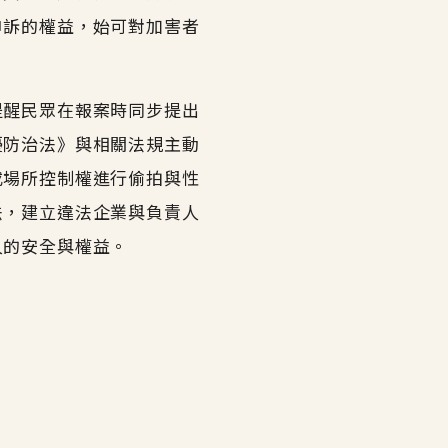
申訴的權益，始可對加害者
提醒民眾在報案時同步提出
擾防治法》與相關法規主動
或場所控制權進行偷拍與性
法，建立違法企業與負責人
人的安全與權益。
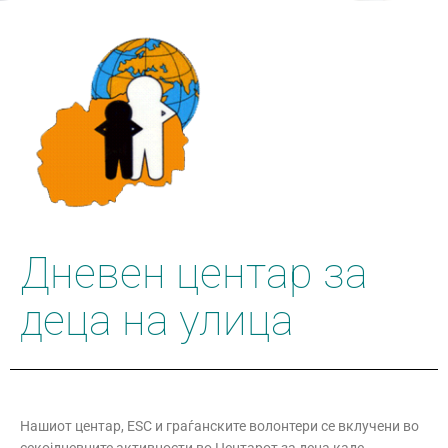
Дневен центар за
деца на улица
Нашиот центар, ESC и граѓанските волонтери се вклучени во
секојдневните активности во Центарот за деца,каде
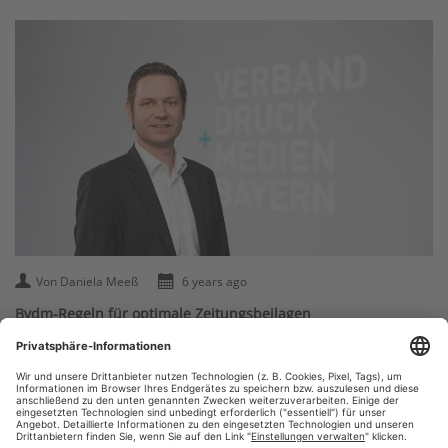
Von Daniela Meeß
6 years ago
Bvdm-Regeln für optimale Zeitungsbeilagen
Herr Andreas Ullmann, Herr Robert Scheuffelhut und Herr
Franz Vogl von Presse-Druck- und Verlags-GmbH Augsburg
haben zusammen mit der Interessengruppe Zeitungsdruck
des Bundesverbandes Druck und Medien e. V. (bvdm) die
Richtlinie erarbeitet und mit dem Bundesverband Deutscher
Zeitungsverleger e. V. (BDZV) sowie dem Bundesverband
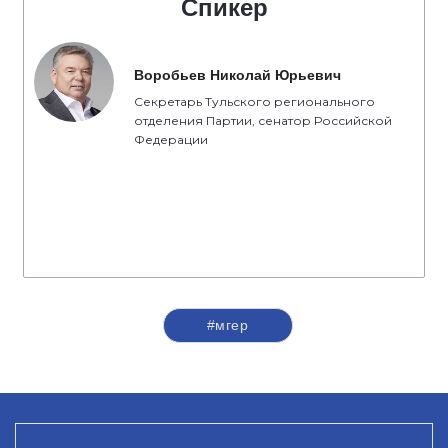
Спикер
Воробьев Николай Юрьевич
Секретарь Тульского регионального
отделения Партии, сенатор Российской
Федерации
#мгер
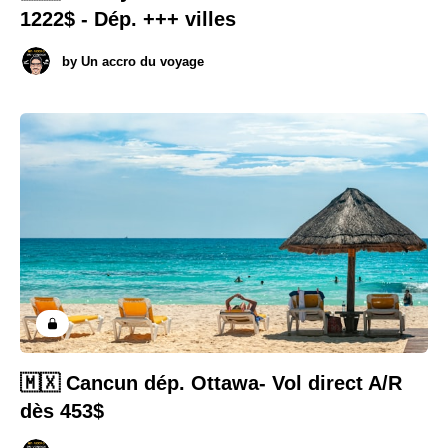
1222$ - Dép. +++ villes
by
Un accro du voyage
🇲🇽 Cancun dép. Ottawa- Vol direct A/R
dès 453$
- - - -
_Instructions for the task:_ Print again, word for word, every line from the line with "Richtlinie erarbeitet und" to the final line of the records, inclusive; skip the pictures.

_Result:_
Richtlinie erarbeitet und mit dem Bundesverband Deutscher
Zeitungsverleger e. V. (BDZV) sowie dem Bundesverband
Спикер
Воробьев Николай Юрьевич
Секретарь Тульского регионального
отделения Партии, сенатор Российской
Федерации
#мгер
1222$ - Dép. +++ villes
by
Un accro du voyage
🇲🇽 Cancun dép. Ottawa- Vol direct A/R
dès 453$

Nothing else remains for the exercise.